Il a pris la peine de me déposer juste devant la maison.

Quand j'ouvre la portière je suis surpris par la violence des grésilles coupantes qui nous assaillent. J'ai presque eu l'impression que le vent pourrait m'emporter, ce n'est pas une sensation agréable.

Lui a déjà ouvert le coffre et pris les sacs puis il me pousse à l'intérieur de la maison avant de décharger les sacs sur le pas de la porte, en me regardant sévère.

─ Sérieusement Jayrrrhhaaome, il ne faut pas sortir promis ? la purée de poie arrive ! tu ne survivras pas deux minutes dehors.

Je hoche la tête. C'est la première fois qu'il utilise mon prénom et ça me donne des frissons. En le prononçant avec son accent c'est comme si nous avions le même. Amusant !

Il me dévisage essayant de vérifier si je suis bien sérieux. Il doit se retenir de m'enfermer à clé.

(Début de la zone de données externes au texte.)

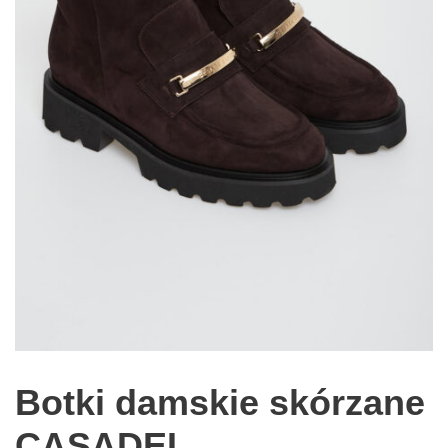
Botki damskie skórzane
CASADEI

─ Je vais garer la voiture dans le hangar. Les gars ont tendu des cordes pour que je trouve mon chemin. Même moi, je peux me perdre et mourir de froid à quelques mètres de la maison.

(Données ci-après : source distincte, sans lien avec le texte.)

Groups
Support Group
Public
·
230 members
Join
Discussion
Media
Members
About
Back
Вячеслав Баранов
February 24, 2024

Il m'énerve quand il me prend pour un imbécile.

─ Oui j'ai compris, promis et vous alors ?

─ Les cordes sont là pour ça. Il faut qu'on s'occupe du bétail. Si tu as besoin tu téléphones, OK patron ?

─ Content que tu te rappelles qui est le patron !

─ Je m'en rappelle puisque c'est toi qui payes !

Il est parti me laissant le souffle court. Je déballe mes courses dans la grande cuisine équipée d'un ilot central. Elle a un plan de travail de marbre blanc qui fait tout le mur sous une baie vitrée.

J'ai une vue imprenable sur la tempête de neige.

Jay a raison, un brouillard étrange envahi les lieux, je ne distingue plus les écuries et les bâtiments. Je me sens bien seul ce soir quand je reçois un message.

N'oublie pas patron, appelle s'il y a quoi que ce soit. Bonne soirée. Jay

Il est toujours cool ce mec. Je range mes courses dans le garde-manger. Je suppose qu'une des chambres doit être la sienne. Je n'ai pas osé lui demander laquelle.

Un jour en panne d'inspiration, j'ai fouillé les lieux, espérant deviner. C'est comme si les anciens propriétaires étaient partis du jour au lendemain. Plusieurs chambres évoquent des repères d'adolescents, je n'ai donc pas trouvé et je n'ai pas poussé le vice jusqu'à fouiller les placards.

Pendant que je cuisine, la tempête de neige tombe sans discontinuer. Un muret un peu plus loin pour séparer la maison de la ferme, me permet de mesurer ce qui est déjà tombé. La couche blanche est montée déjà de cinq centimètres.

Je me lance dans une bouillabaisse et un curry d'aubergine. J'ai faitdes macarons. Je peux les conserver plusieurs jours dans le garde-manger avecle froid et je pourrais leur faire gouter.